# [LISTED RECORDS]
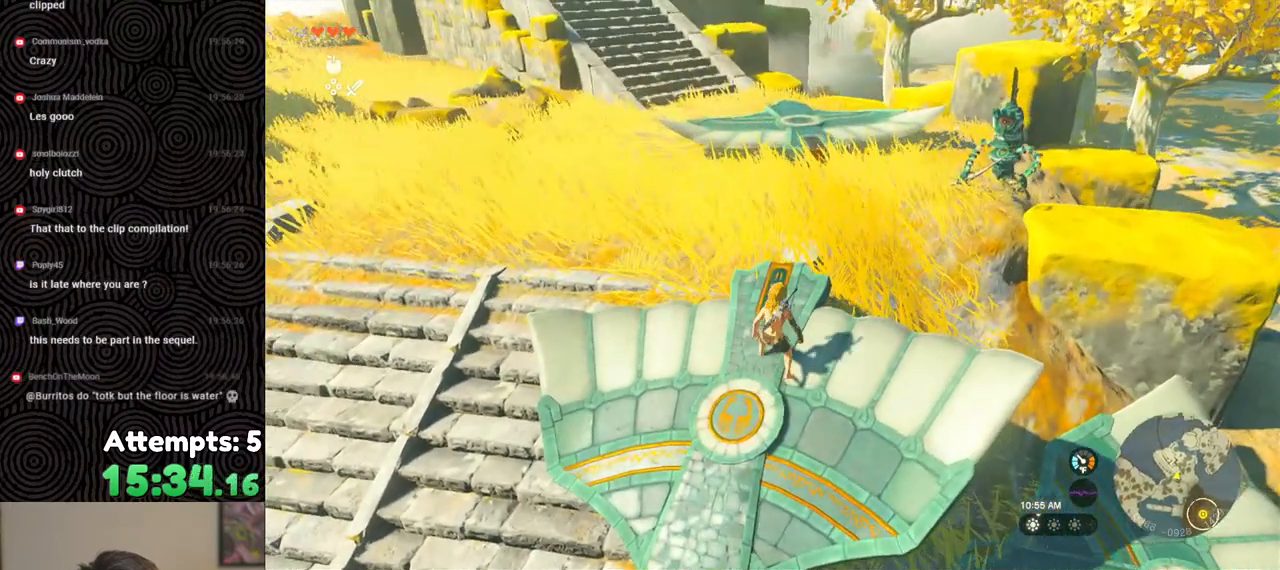
{"buttons": ["DPAD_UP"], "left_stick": "center", "right_stick": "center", "events": [[50, "left_stick", "up"], [100, "right_stick", "up-left"], [283, "right_stick", "up"], [333, "left_stick", "center"], [467, "DPAD_UP", "down"], [483, "right_stick", "center"]]}
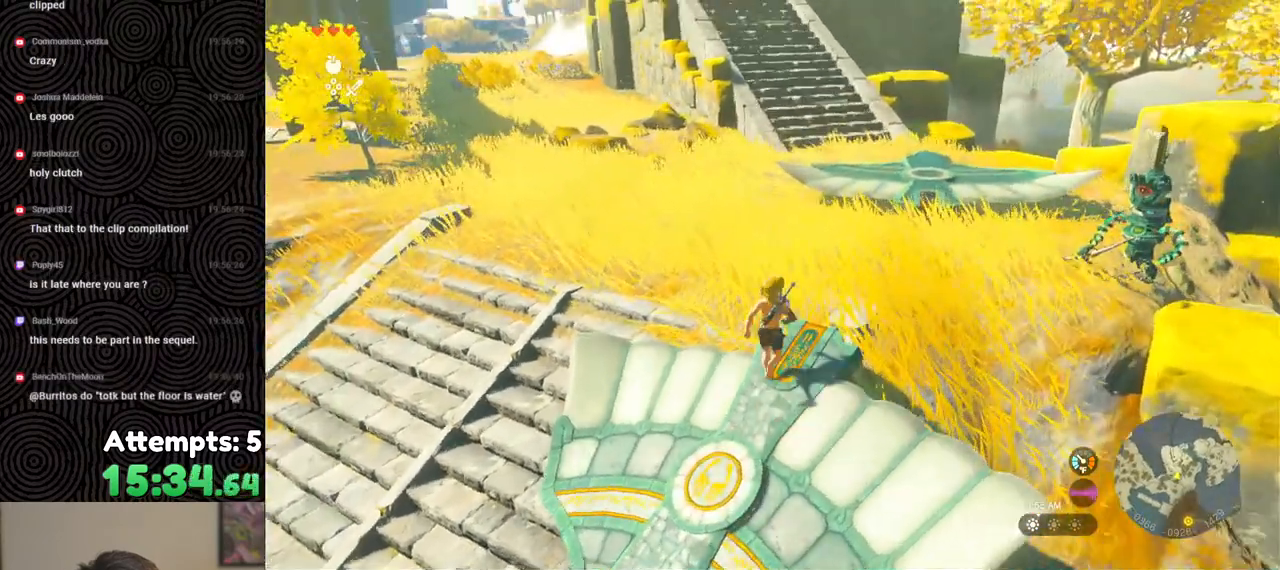
{"buttons": [], "left_stick": "center", "right_stick": "center", "events": [[200, "X", "down"], [350, "X", "up"], [367, "DPAD_UP", "up"]]}
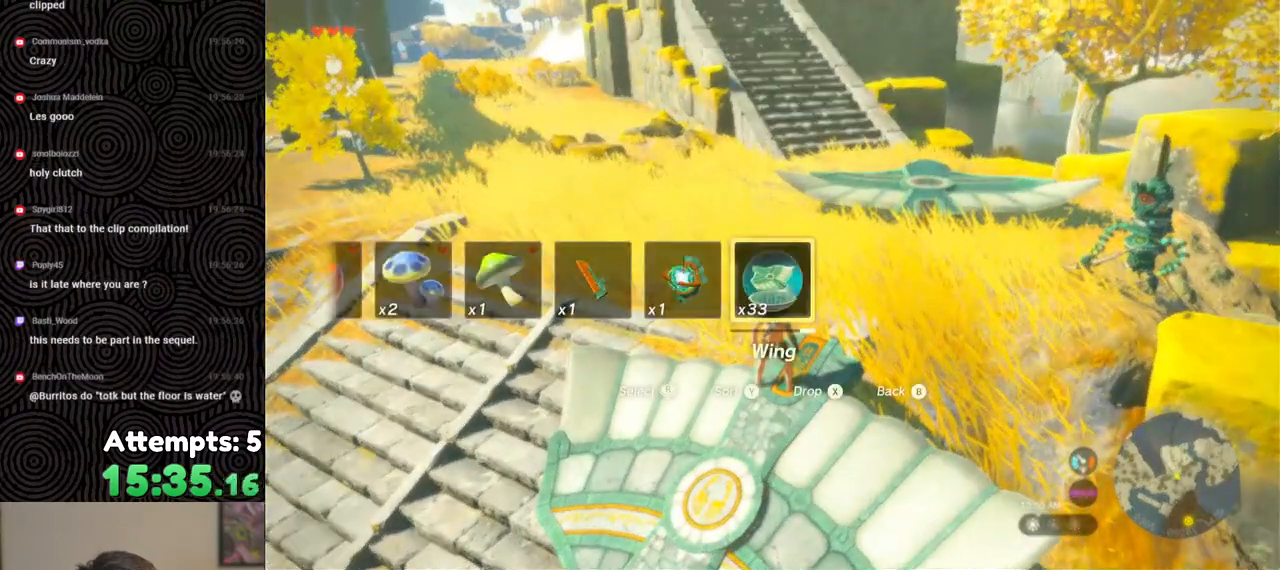
{"buttons": [], "left_stick": "center", "right_stick": "center", "events": [[100, "right_stick", "left"], [350, "right_stick", "center"]]}
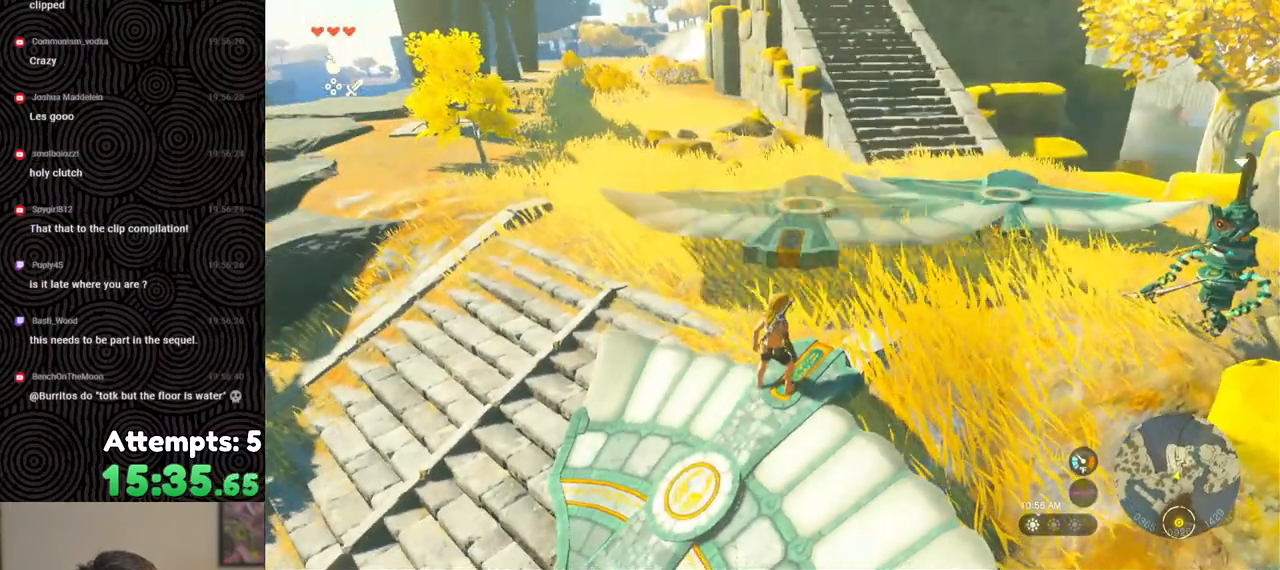
{"buttons": [], "left_stick": "down", "right_stick": "up-right", "events": [[283, "left_stick", "down"], [400, "right_stick", "up-right"]]}
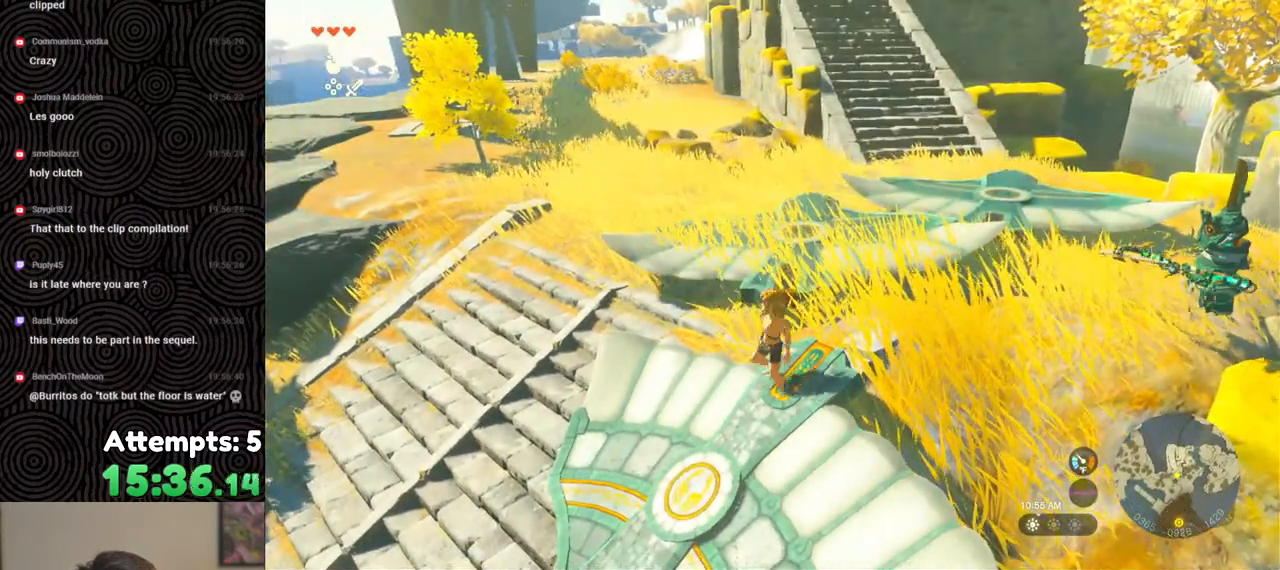
{"buttons": [], "left_stick": "center", "right_stick": "up", "events": [[300, "right_stick", "up"], [417, "left_stick", "center"]]}
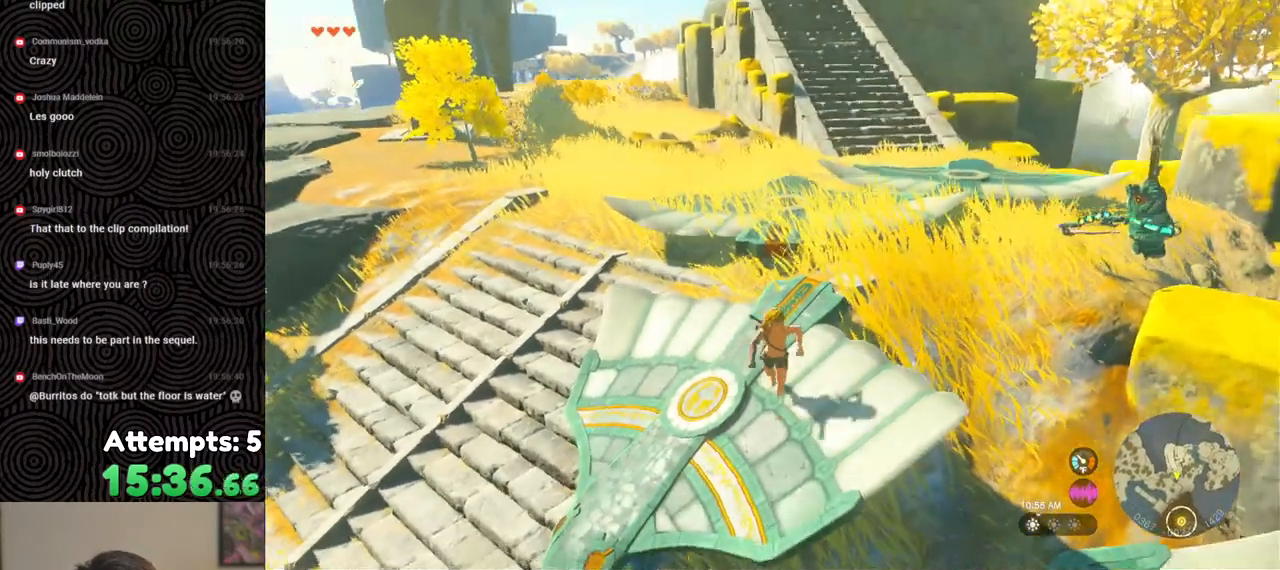
{"buttons": [], "left_stick": "down", "right_stick": "center", "events": [[17, "right_stick", "center"], [283, "right_stick", "up"], [367, "left_stick", "down"], [467, "right_stick", "center"]]}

# [EXERCISE AIM]
Pictures stay out; the entries above are to be output exactly as given.

# [EXERCISE ANSWER]
{"buttons": ["DPAD_UP"], "left_stick": "center", "right_stick": "center", "events": [[50, "left_stick", "up"], [100, "right_stick", "up-left"], [283, "right_stick", "up"], [333, "left_stick", "center"], [467, "DPAD_UP", "down"], [483, "right_stick", "center"]]}
{"buttons": [], "left_stick": "center", "right_stick": "center", "events": [[200, "X", "down"], [350, "X", "up"], [367, "DPAD_UP", "up"]]}
{"buttons": [], "left_stick": "center", "right_stick": "center", "events": [[100, "right_stick", "left"], [350, "right_stick", "center"]]}
{"buttons": [], "left_stick": "down", "right_stick": "up-right", "events": [[283, "left_stick", "down"], [400, "right_stick", "up-right"]]}
{"buttons": [], "left_stick": "center", "right_stick": "up", "events": [[300, "right_stick", "up"], [417, "left_stick", "center"]]}
{"buttons": [], "left_stick": "down", "right_stick": "center", "events": [[17, "right_stick", "center"], [283, "right_stick", "up"], [367, "left_stick", "down"], [467, "right_stick", "center"]]}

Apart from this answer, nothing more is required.